Jan Ellenberg is Scientific Coordinator of Euro-BioImaging, an ESFRI (European Strategy Forum for Research Infrastructures) project coordinated by EMBL.
Euro-BioImaging will act as the European research infrastructure in the field of biomedical imaging. The innovation-driven nature of Euro-BioImaging facilities will strengthen Europe’s leading role in developing and implementing cutting-edge imaging technologies. Through Euro-BioImaging, the provision of high quality services by one legal entity and the establishment of standardised access models to biomedical imaging technologies will foster national and European collaboration among research institutes, exchange of methods and expertise, and greatly accelerated access to emerging innovative imaging methods.
Euro-BioImaging will secure state-of-the-art-technology transfer by training future professionals in R&D and by providing comprehensive, standardized training curricula to users of biomedical imaging infrastructures. Furthermore, Euro-BioImaging will provide top-level imaging services to other research infrastructures in biological and medical sciences, allowing them to deliver world-class research based on data standardization, best practice and coordination of research activities. Given the broad range of imaging technologies coordinated through Euro-BioImaging, the research infrastructure will facilitate the translation of basic results to medical applications, from bench to bedside. New opportunities for commercial exploitations of methods through European optical and medical device manufacturers will also be created. In this context Euro-BioImaging has already created an industry board with all leading vendors and producers of biomedical imaging equipment in Europe.
Jan Ellenberg is Work Package Leader in MitoSys, a large scale integrated project funded by the European Commission under the Seventh Framework Programme.
MitoSys will generate a comprehensive mathematical understanding of mitotic division in human cells, a process of fundamental importance for human health. To achieve this ambitious goal, internationally leading mathematicians, biochemists/biophysicists and biologists working at twelve universities, research institutes, international organizations and companies in eight different European countries collaborate. MitoSys will focus on four biological modules that represent the most important aspects of the mitotic cell division process;(i) spindle assembly,(ii) the spindle assembly checkpoint and kinetochores,(iii) segregation of mitotic chromosomes and (iv) mitotic exit. Computational models of these separate modules will be integrated into a comprehensive model of mitosis that combines these steps of mitosis with regulation by protein kinases and ubiquitin ligases.
To be able to achieve these tasks, the modellers will be supported by biologists and physicists who will use microscopic imaging, biochemistry, biophysics, single-molecule techniques and proteomics to generate kinetic and other quantitative data suitable for model building. To evaluate the relevance of the mathematical models for human health and disease, other biologists will subject selected key predictions from these models to rigorous in-vivo tests by using conditional "knock-out" mice. MitoSys will compile and disseminate its own data and models, but also datasets from public sources, in a web-database, which will serve as a systems biology resource for the scientific community. To train other scientists in systems biology, MitoSys will organize a practical workshop on mathematical modelling. Finally, MitoSys will inform the general public about systems biology of mitosis and its relevance to health and disease by organizing an exhibition, which will be displayed in several European cities. The Ellenberg Group is responsible for development of a quantitative imaging platform and its use in data generation and model validation in MitoSys.
Jan Ellenberg is Work Package Leader in SystemsMicroscopy, a network of excellence funded by the European Commission under the Seventh Framework Programme.

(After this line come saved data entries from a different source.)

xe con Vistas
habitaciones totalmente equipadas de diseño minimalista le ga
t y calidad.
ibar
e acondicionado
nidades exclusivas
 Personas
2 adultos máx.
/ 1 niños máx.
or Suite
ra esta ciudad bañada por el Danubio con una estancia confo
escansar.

Biological processes occur in space and time, but current experimental methods for systems biology are limited in their ability to resolve this spatiotemporal complexity of life. In addition, traditional “omics” methods often suffer from limited sensitivity and need to average over populations of cells at the expense of cell to cell variation. Next-generation systems biology therefore requires methods that can capture data and build models in four dimensions, three-dimensional space and time, and needs to address dynamic events in single living cells. In fact, recent advances in automated fluorescence microscopy, cell microarray platforms, highly specific probes, quantitative image analysis and data mining provide a powerful emerging technology platform to enable systems biology of the living cell. These imaging technologies, here referred to as “Systems microscopy”, will be a cornerstone for next-generation systems biology to elucidate and understand complex and dynamic molecular, sub-cellular and cellular networks. As a paradigm to enable systems biology at the cellular scale of biological organization, the SystemsMicroscopy NoE will have as its core biological theme two basic but complex cellular processes that are highly relevant to human cancer: cell division and cell migration.
Methods, strategies and tools established here will be applicable to many disease-associated processes and will be instrumental for obtaining a systems level understanding of the molecular mechanisms underlying human diseases as manifested at the living cell level. Through close multidisciplinary collaborations in our programme of joint activities this NoE will develop a powerful enabling platform for next-generation systems biology and will apply these tools to understand cellular systems underlying human cancer. This provides a unique opportunity for Europe to acquire a global lead in systems microscopy.